Within the records, how many lines hold the word "subsubsection"? State that number alone.
------------------------------
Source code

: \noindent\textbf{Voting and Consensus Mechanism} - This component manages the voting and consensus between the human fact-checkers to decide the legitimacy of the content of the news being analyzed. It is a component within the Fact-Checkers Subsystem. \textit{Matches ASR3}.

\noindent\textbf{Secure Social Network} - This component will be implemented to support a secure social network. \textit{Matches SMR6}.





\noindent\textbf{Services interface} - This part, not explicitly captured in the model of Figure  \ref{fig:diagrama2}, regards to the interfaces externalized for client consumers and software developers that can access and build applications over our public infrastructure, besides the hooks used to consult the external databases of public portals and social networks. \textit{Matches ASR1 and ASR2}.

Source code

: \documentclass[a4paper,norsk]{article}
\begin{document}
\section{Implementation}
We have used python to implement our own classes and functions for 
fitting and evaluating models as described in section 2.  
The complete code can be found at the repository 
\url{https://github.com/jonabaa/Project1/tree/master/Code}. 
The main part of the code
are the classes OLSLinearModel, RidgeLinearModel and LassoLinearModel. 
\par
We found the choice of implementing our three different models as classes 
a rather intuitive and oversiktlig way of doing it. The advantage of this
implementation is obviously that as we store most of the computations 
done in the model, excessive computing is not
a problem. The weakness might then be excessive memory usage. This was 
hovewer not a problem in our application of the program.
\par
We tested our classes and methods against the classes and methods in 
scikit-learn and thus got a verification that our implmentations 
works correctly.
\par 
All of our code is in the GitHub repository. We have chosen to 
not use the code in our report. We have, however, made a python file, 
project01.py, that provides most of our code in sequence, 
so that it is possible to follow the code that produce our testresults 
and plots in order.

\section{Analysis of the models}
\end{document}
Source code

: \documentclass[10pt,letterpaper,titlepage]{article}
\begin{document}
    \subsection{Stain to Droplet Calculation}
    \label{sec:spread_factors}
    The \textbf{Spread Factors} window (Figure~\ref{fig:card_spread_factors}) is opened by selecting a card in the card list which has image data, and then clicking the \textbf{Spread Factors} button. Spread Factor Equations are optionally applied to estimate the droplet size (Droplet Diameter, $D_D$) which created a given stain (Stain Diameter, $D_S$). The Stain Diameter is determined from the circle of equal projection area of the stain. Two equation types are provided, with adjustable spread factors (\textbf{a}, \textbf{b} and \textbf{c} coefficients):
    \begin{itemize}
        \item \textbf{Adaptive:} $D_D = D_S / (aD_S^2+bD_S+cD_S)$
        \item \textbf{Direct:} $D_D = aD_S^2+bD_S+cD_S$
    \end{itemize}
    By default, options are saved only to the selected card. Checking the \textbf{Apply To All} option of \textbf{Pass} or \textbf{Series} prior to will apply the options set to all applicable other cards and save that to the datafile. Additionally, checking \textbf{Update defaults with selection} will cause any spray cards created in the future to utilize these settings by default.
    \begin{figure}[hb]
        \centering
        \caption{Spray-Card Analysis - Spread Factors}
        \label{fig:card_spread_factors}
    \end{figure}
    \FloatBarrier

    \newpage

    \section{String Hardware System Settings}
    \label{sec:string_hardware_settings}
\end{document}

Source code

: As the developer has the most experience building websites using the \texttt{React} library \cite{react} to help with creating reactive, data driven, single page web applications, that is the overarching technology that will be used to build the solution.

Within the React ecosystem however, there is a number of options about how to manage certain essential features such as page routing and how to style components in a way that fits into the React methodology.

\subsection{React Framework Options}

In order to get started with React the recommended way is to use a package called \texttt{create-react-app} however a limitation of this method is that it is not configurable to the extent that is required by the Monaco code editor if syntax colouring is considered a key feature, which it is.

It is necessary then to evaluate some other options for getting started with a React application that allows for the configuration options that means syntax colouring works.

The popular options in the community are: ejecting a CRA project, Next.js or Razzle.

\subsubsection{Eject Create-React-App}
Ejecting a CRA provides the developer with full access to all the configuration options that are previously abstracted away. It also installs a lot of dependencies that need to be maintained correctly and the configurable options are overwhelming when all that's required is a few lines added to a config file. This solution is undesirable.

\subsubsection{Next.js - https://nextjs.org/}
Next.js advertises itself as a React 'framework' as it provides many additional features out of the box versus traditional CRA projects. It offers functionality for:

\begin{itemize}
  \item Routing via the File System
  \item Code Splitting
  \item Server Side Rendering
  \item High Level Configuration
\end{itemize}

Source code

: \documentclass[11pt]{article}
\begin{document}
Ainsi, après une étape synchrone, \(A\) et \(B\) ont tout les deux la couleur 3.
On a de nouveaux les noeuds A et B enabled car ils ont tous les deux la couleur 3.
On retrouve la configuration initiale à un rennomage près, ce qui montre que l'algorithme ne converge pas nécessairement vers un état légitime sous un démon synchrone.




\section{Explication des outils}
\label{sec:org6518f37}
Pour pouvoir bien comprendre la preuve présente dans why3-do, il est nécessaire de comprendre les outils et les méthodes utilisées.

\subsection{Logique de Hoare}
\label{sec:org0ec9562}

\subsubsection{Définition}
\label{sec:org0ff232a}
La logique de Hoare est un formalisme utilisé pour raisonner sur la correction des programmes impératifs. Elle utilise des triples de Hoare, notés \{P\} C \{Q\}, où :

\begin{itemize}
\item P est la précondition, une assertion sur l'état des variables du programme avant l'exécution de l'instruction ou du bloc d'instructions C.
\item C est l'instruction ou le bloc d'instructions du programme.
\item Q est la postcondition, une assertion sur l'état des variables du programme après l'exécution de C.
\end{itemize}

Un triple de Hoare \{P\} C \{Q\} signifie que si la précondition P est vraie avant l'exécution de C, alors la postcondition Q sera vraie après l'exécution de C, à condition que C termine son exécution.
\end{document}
------------------------------
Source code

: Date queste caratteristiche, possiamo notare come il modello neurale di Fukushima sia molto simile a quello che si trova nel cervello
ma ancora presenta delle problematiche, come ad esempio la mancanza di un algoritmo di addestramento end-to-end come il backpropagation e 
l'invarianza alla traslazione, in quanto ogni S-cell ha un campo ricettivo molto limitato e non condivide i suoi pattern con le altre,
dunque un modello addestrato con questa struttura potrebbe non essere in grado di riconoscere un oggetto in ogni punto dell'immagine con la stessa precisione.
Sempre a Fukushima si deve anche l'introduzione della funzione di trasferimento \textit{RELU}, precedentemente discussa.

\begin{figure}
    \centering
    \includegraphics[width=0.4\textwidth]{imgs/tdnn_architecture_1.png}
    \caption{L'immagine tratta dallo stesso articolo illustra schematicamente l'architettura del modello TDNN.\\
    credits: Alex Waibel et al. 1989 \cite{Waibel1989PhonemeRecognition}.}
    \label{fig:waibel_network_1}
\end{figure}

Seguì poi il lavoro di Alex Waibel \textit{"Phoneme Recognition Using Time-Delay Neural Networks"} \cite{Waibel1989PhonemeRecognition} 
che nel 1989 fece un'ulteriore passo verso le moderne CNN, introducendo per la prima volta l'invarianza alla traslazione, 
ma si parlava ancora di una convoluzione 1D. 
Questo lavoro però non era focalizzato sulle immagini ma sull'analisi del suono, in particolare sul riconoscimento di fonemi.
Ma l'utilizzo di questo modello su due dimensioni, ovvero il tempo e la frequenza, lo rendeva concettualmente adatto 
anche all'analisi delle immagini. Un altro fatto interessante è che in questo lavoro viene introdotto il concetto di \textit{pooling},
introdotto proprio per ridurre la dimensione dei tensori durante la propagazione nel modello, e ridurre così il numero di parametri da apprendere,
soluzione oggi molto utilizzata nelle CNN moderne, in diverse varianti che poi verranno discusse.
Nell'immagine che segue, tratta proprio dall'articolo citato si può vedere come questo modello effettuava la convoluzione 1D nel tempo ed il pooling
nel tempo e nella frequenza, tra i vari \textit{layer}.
------------------------------
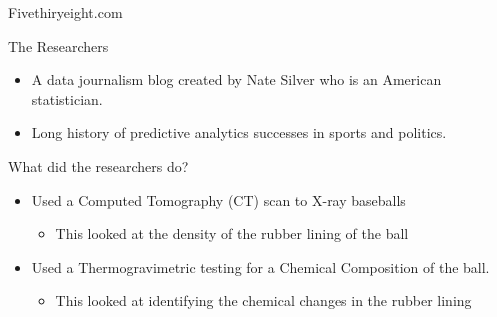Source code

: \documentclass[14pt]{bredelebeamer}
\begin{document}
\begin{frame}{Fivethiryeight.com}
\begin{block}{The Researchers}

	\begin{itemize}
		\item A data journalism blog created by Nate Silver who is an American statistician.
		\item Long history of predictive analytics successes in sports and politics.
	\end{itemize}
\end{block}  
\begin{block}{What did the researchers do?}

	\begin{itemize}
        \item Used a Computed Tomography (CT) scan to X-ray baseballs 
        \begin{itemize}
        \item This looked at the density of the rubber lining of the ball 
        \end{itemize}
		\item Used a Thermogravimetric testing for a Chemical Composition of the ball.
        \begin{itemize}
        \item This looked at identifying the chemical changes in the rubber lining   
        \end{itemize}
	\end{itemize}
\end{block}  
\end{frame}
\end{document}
------------------------------
Exercise output:
3